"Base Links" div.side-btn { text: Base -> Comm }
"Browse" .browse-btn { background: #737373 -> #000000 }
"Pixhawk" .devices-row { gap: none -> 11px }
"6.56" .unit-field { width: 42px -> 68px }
——————————
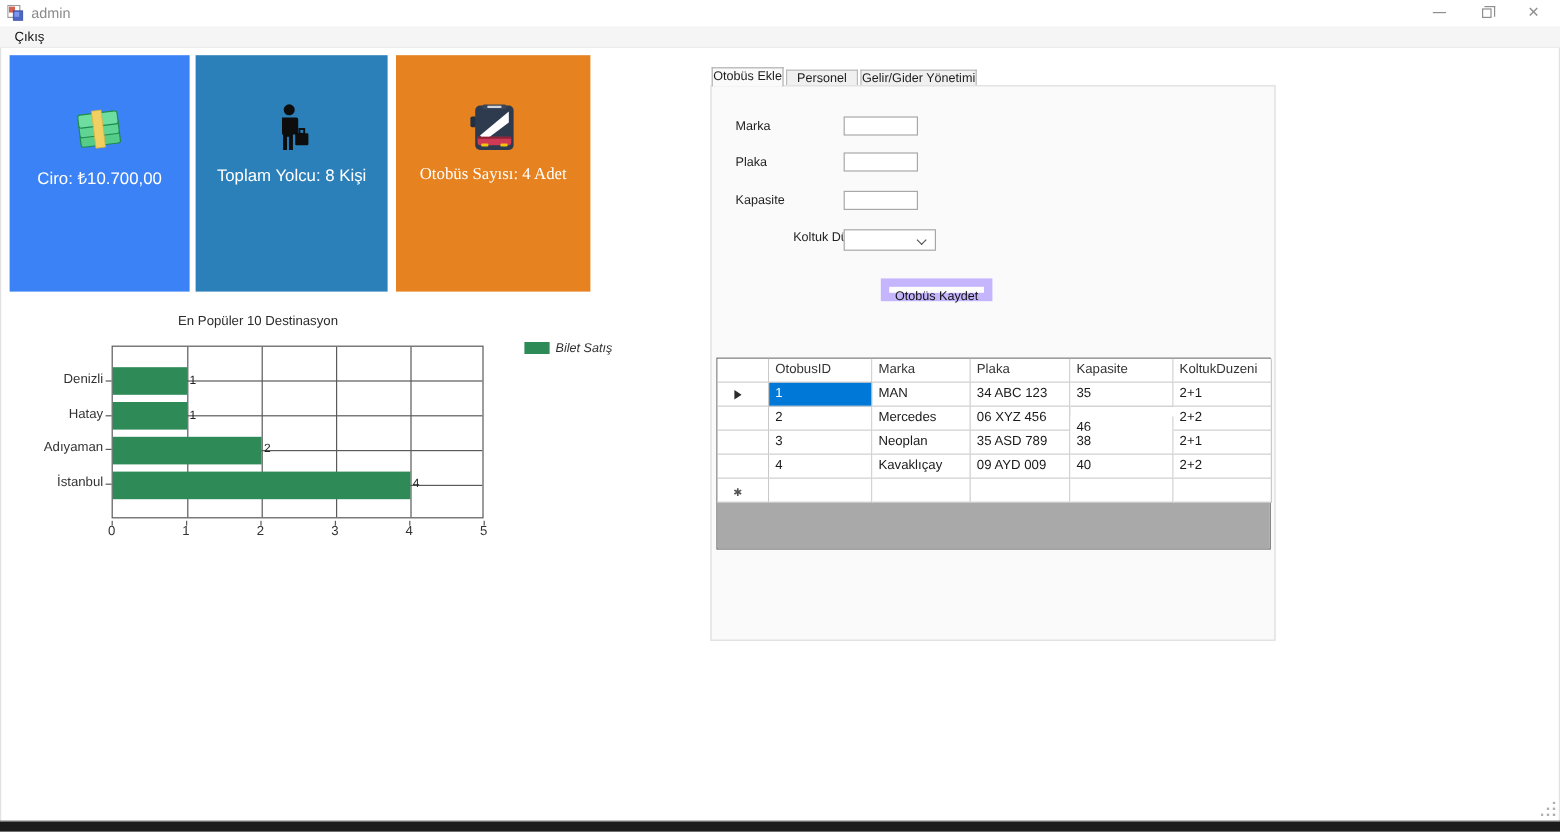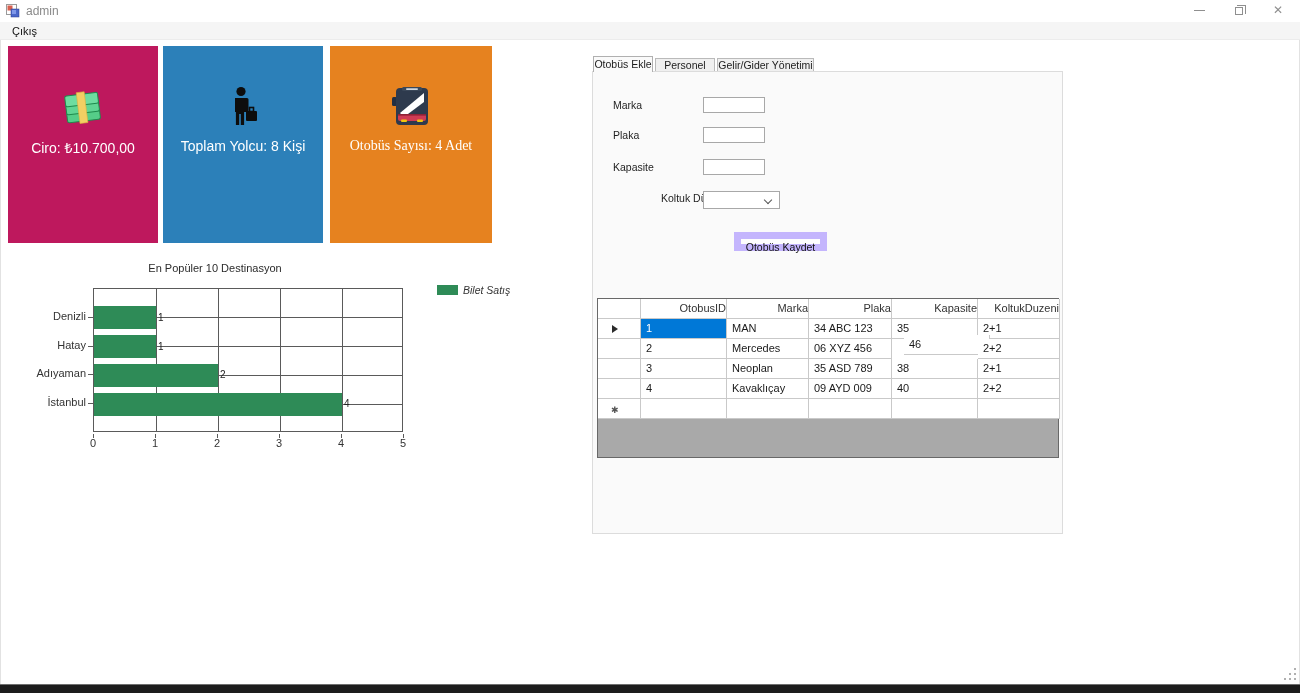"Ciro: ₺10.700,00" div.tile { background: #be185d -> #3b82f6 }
——————————
JOB ITEM ▸
The answer is the run of lines above from the line containing "gap: none ->" through the line containing "width: 42px ->", copied exactly and alone.

EXERCISE SOLUTION ▸
"Pixhawk" .devices-row { gap: none -> 11px }
"6.56" .unit-field { width: 42px -> 68px }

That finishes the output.